The Dowse is known for their exhibitions, public programmes and spaces that are accessible to people of all ages. Like Fallen Robot, a giant robot sculpture by leading New Zealand artist Ronnie van Hout in The Dowse Square; while children will delight in climbing over the sculpture, adults can ponder the meaning of a fallen industrial giant and its relationship to the Hutt Valley’s industrial history.
The Dowse, as it’s known, was opened in 1971, and began building its art collection with a focus on studio craft, including ceramics, textiles and weaving which was unusual for art galleries at this time. The museum now has one of the largest collections of this kind in New Zealand with over 3,500 objects.

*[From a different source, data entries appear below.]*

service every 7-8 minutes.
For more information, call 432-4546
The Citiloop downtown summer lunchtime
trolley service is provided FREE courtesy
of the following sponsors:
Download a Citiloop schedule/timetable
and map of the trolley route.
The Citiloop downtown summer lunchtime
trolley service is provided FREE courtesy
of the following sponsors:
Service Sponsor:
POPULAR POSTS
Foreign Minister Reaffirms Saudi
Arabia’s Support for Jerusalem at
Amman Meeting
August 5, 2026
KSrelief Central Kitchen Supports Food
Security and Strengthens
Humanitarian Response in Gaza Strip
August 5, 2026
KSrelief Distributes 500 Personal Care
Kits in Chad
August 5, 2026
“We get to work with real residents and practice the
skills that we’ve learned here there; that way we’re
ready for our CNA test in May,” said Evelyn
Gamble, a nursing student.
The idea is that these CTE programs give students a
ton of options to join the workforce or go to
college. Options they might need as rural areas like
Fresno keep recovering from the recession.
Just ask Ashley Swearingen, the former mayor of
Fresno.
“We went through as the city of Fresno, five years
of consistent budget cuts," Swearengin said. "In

Throughout its history, The Dowse has pushed boundaries both through what they display and collect and the way the museum connects to the outside world. Solar panels on the roof harvest the Hutt Valley sunshine and the temperature inside the building is moderated by clever design, with baskets of Wairarapa river stones underneath the building that hold in the heat or cold.
An interesting visit every single time and staff who go out of their way to be friendly and helpful.
A visitor to The Dowse
As you approach The Dowse, you’ll notice the striking perforated aluminium screens on the façade of the building. A happy hybrid of art, engineering and sustainability, these moveable panels help to regulate the temperature of the building and were designed by Wellington artist Simon Morris in conjunction with Athfield Architects and Fraser Engineering.

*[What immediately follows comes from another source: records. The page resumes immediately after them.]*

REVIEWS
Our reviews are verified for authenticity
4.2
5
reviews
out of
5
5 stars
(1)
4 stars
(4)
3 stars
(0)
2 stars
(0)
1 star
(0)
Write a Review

No visit to a museum is complete without a visit to the gift shop, and The Dowse has an excellent one. Well designed and well stocked with local and New Zealand-made ceramics, jewellery, books and design, it’s a great place to find a gift. Likewise, the museum’s onsite café, Bellbird Eatery, a modern café with an emphasis on seasonal and locally sourced ingredients, is a superb place for a coffee or lunch with a glass of local craft beer or wine.
With entry that’s free to everybody, The Dowse is a much-loved fixture of the Hutt Valley and a must-visit for anyone looking to reset and recharge or just see something cool, interesting and beautiful that will make you think.